Excerpts from a dataset
[Start of section]
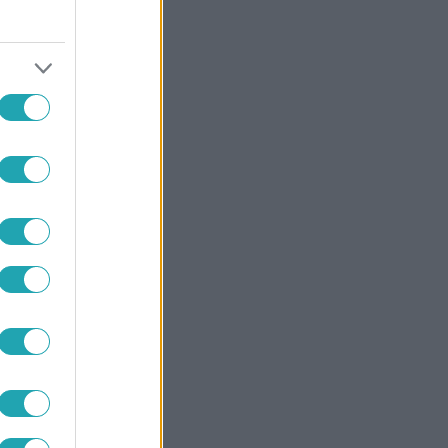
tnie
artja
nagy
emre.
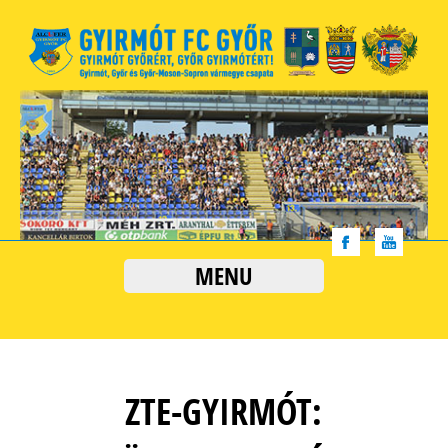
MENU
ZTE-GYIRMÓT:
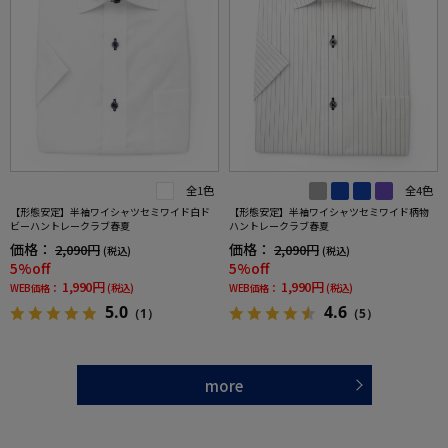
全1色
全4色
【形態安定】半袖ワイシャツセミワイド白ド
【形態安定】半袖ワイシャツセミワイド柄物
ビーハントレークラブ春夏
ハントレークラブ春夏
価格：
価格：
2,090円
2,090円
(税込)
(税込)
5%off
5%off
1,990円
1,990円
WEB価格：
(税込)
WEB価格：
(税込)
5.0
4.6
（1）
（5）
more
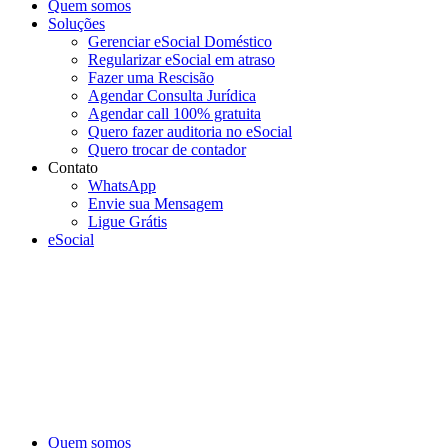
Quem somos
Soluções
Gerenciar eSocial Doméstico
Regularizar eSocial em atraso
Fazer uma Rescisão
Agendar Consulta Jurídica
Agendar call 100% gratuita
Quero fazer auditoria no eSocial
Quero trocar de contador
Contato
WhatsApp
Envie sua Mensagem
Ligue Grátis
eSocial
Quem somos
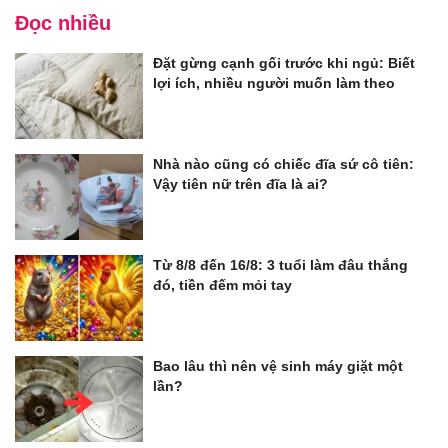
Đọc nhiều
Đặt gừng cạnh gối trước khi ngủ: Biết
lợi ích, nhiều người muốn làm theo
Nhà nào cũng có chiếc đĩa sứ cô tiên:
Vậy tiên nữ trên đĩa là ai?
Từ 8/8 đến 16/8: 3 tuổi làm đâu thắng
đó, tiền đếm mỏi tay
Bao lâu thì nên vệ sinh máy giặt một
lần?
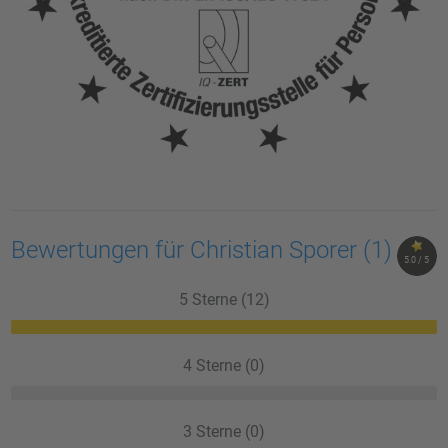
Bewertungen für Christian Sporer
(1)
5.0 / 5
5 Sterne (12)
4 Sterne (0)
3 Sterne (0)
[End of section]
[Start of section]
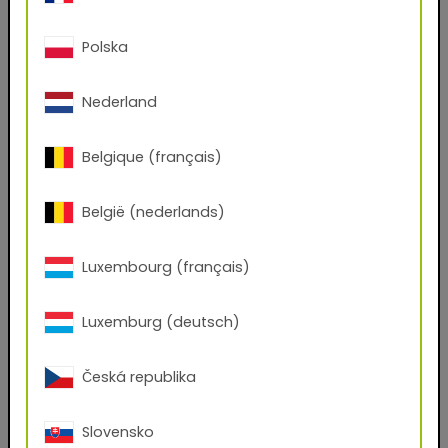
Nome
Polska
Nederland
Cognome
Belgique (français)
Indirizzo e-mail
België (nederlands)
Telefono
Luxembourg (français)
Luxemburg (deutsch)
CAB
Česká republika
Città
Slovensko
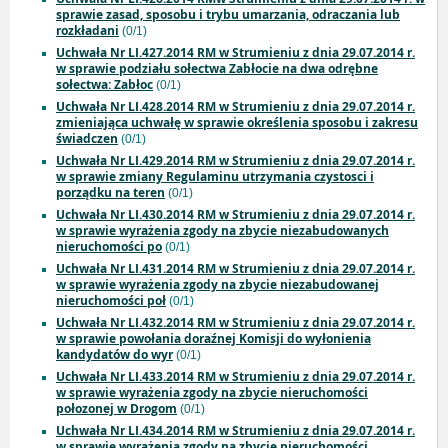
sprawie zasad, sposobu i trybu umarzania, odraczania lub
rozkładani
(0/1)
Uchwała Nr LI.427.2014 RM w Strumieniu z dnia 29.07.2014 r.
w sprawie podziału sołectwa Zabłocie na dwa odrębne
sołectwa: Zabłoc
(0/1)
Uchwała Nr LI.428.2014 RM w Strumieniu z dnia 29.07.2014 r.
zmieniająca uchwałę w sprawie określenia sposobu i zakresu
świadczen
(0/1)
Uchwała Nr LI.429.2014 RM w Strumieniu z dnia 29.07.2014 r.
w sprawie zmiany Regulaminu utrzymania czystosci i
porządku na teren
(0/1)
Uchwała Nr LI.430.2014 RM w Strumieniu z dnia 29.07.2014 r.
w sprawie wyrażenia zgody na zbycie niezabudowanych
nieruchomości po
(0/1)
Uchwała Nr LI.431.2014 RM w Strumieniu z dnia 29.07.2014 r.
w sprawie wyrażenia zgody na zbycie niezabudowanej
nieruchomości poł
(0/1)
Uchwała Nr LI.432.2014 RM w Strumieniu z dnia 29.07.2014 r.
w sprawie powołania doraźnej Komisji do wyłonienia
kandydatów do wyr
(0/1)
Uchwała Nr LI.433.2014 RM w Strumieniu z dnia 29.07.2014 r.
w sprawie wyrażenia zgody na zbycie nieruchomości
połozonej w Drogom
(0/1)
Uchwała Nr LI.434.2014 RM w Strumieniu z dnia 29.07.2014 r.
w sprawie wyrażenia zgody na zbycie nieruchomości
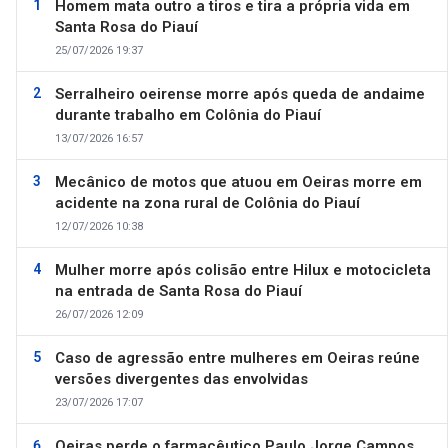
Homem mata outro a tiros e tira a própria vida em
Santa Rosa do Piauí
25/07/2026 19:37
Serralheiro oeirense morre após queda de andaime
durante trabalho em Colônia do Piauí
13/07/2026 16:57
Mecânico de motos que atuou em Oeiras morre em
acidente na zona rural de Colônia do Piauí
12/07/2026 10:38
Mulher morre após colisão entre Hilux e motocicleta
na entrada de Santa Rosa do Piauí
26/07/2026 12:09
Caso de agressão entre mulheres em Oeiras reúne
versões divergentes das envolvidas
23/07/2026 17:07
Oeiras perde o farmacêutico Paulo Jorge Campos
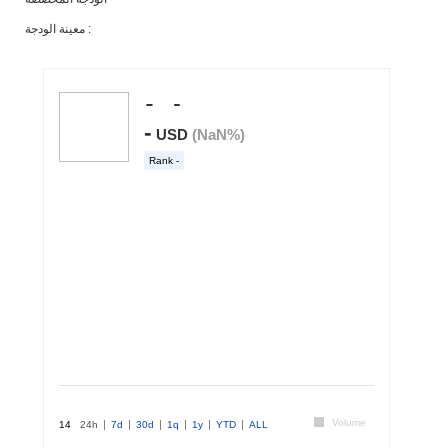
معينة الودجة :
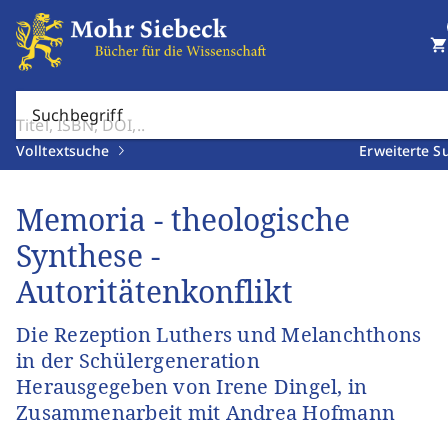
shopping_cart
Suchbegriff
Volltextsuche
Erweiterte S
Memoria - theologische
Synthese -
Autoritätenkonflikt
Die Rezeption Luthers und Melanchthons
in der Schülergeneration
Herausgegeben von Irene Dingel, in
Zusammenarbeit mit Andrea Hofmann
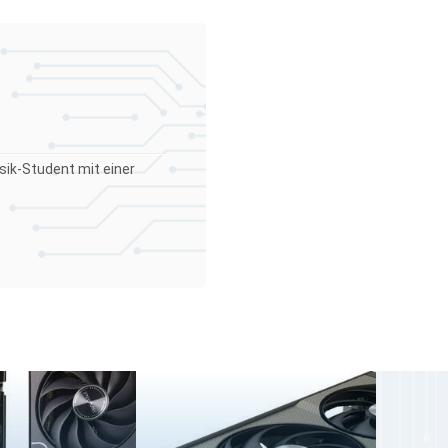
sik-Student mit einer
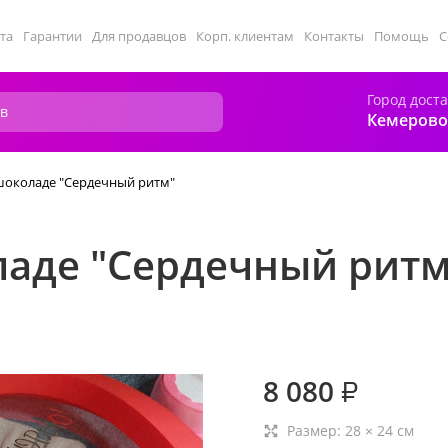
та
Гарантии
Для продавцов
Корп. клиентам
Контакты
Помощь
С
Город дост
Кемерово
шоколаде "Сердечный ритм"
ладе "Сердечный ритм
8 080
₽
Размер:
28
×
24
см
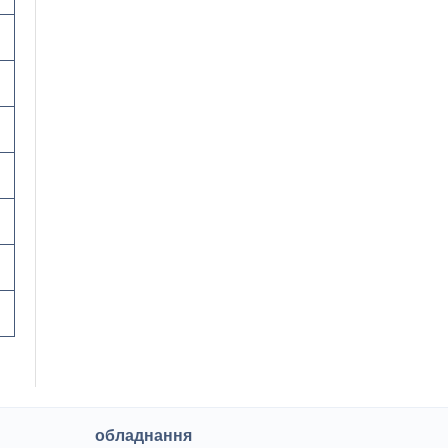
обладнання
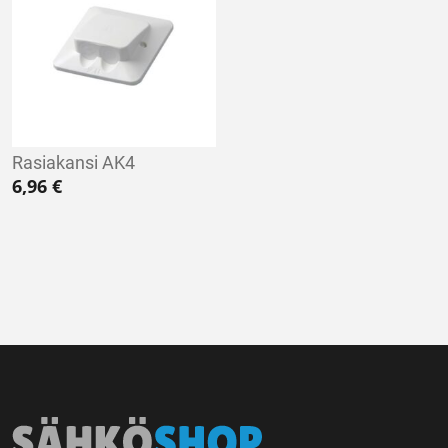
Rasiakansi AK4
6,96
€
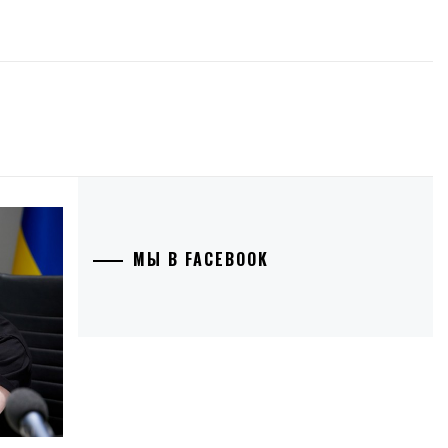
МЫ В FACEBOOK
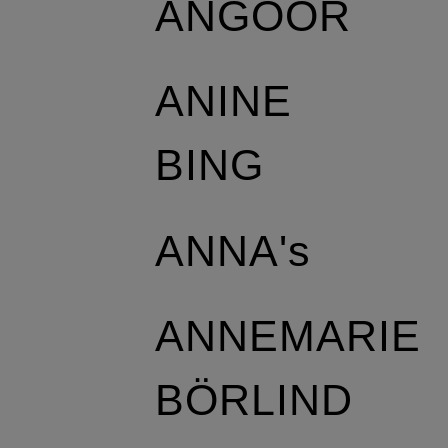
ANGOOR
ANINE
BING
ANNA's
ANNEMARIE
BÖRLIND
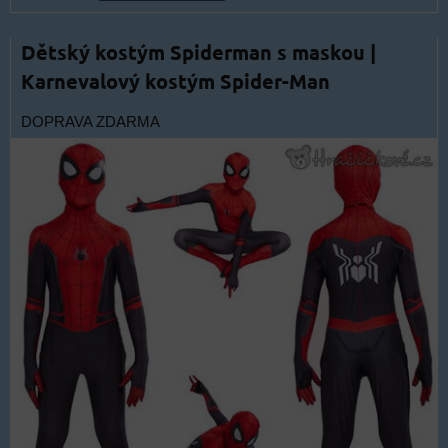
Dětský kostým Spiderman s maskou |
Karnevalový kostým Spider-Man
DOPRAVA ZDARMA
[End of section]
Work instruction
Print exactly the lines above that run from the one with "Từ 8/8 đến 16/8: 3 tuổi làm đâu thắng" down to the one with "3 Sterne (0)", and omit the pictures.

Answer space
Từ 8/8 đến 16/8: 3 tuổi làm đâu thắng
đó, tiền đếm mỏi tay
Bao lâu thì nên vệ sinh máy giặt một
lần?
Bewertungen für Christian Sporer
(1)
5.0 / 5
5 Sterne (12)
4 Sterne (0)
3 Sterne (0)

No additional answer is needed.